If policymakers were gunfighters, they’d be out of bullets: They have run out of effective policy tools to improve the economy.

So the question is simple: If there is a recession in 2014, and policymakers are out of bullets, how will it play out across the American economy?

Now, before facing up to a possible 2014 recession, let’s ask ourselves: What happened during the last recession?
No one can quite agree as to the specific causes of the 2007–09 recession—and fighting that particular fight isn’t the point of this essay. But we can all more or less agree that global overindebtedness caused a mini-Minsky Moment, whereby borrowers could no longer borrow enough to keep from defaulting on their previous loans. Hence September 2008. Hence the collective global “Ahhh!!!!” moment that we all recall with such sweet and fond nostalgia.

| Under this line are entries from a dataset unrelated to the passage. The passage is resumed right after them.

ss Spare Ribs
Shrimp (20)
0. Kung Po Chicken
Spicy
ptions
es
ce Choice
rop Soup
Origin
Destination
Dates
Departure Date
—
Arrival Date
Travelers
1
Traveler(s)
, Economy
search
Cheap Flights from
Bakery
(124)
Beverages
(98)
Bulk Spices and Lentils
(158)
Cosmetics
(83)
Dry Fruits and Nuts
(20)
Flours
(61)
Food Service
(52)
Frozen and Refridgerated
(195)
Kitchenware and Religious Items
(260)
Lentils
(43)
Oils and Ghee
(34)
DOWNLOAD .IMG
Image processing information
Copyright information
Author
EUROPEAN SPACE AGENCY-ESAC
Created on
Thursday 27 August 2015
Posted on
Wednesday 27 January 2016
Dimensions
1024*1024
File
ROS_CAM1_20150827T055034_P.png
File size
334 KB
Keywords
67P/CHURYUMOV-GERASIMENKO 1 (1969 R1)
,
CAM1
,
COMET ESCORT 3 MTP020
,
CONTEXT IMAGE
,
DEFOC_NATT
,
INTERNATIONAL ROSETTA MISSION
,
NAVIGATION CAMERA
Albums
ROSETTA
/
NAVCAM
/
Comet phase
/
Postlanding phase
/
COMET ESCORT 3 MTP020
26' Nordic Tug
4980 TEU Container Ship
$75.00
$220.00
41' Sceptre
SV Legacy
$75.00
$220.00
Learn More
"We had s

So here we are in Q4 of 2013, staring down the barrel of 2014, suspecting—fearing—that we might have a recession staring right back at us.

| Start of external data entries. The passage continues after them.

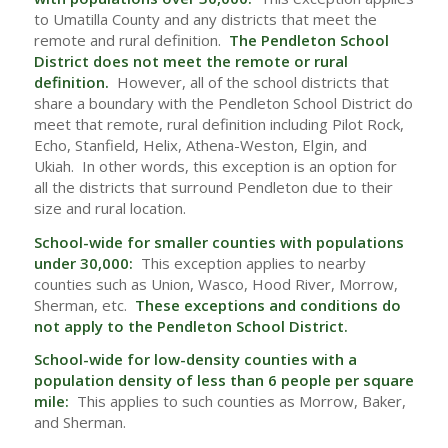
to Umatilla County and any districts that meet the
remote and rural definition.
The Pendleton School
District does not meet the remote or rural
definition.
However, all of the school districts that
share a boundary with the Pendleton School District do
meet that remote, rural definition including Pilot Rock,
Echo, Stanfield, Helix, Athena-Weston, Elgin, and
Ukiah. In other words, this exception is an option for
all the districts that surround Pendleton due to their
size and rural location.
School-wide for smaller counties with populations
under 30,000:
This exception applies to nearby
counties such as Union, Wasco, Hood River, Morrow,
Sherman, etc.
These exceptions and conditions do
not apply to the Pendleton School District.
School-wide for low-density counties with a
population density of less than 6 people per square
mile:
This applies to such counties as Morrow, Baker,
and Sherman.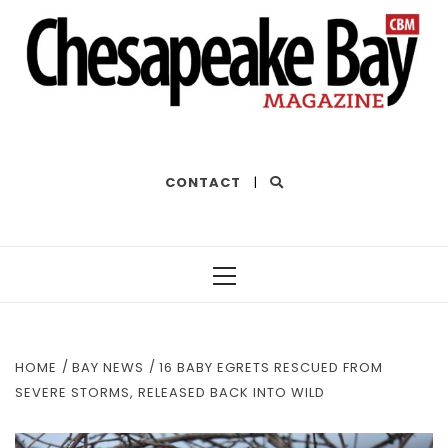
THE BEST OF THE BAY
CONTACT
|
Primary
Menu
HOME
BAY NEWS
16 BABY EGRETS RESCUED FROM
SEVERE STORMS, RELEASED BACK INTO WILD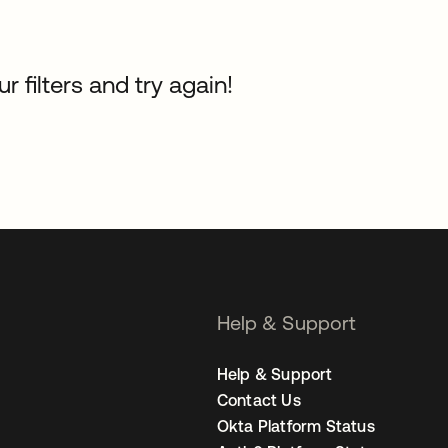
 filters and try again!
Help & Support
Help & Support
Contact Us
Okta Platform Status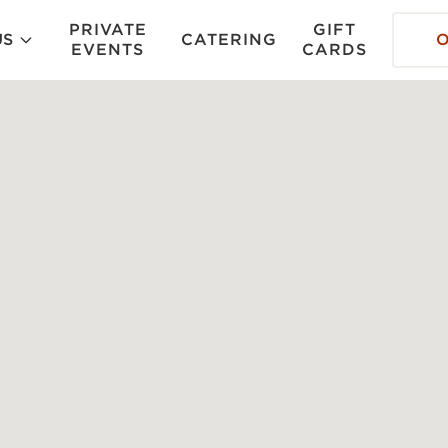
PRIVATE
GIFT
US
CATERING
EVENTS
CARDS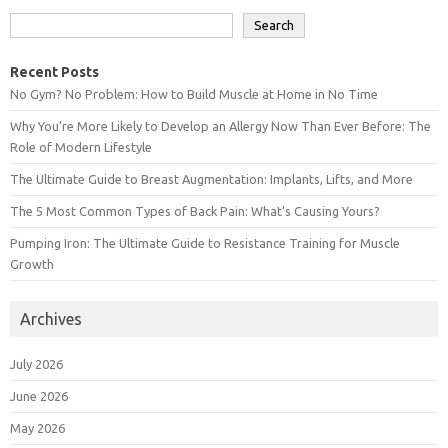
Search
Recent Posts
No Gym? No Problem: How to Build Muscle at Home in No Time
Why You’re More Likely to Develop an Allergy Now Than Ever Before: The
Role of Modern Lifestyle
The Ultimate Guide to Breast Augmentation: Implants, Lifts, and More
The 5 Most Common Types of Back Pain: What’s Causing Yours?
Pumping Iron: The Ultimate Guide to Resistance Training for Muscle
Growth
Archives
July 2026
June 2026
May 2026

Question: What could the Federal government and the Federal Reserve realistically do, to avert a recession in 2014? Or if not avert it, at least ameliorate its effects?

Oh boy . . .

Insofar as the Federal government is concerned, realistically, nothing. In 2008, facing what appeared to be the end of the financial world, Congress was snookered into agreeing to the Bush Administration’s $700 billion TARP bailout. Then in 2009, the incoming Obama Administration had two winds at its back—the Global Financial Crisis, which required the incoming administration to do something, anything; and the fact that Obama was the new prez, who’d won decisively with his deceptive talk of “hope”. Thus the $787 billion stimulus package.

Combined, the Bush TARP and the Obama stimulus were some $1.5 trillion mainlined into the American economy.
Today, five years after his inauguration, and after the Government shutdown and the botched Obamacare launch, Obummer just doesn’t have the pull. More to the point, the Democratic caucus does not trust him. So Democrats on the Hill will not stick their necks out for an Obama stimulus program. So the O-Administration’s economic brain trust might come up with all sorts of plans to preëmptively stop a 2014 recession—but they don’t have the votes to make these plans happen.

As to a repeat of the Henry “Give-us-all-your-money-or-the-banks-will-die!” Paulson scare tactics—they won’t work today, not after the nasty taste left by the one in 2008.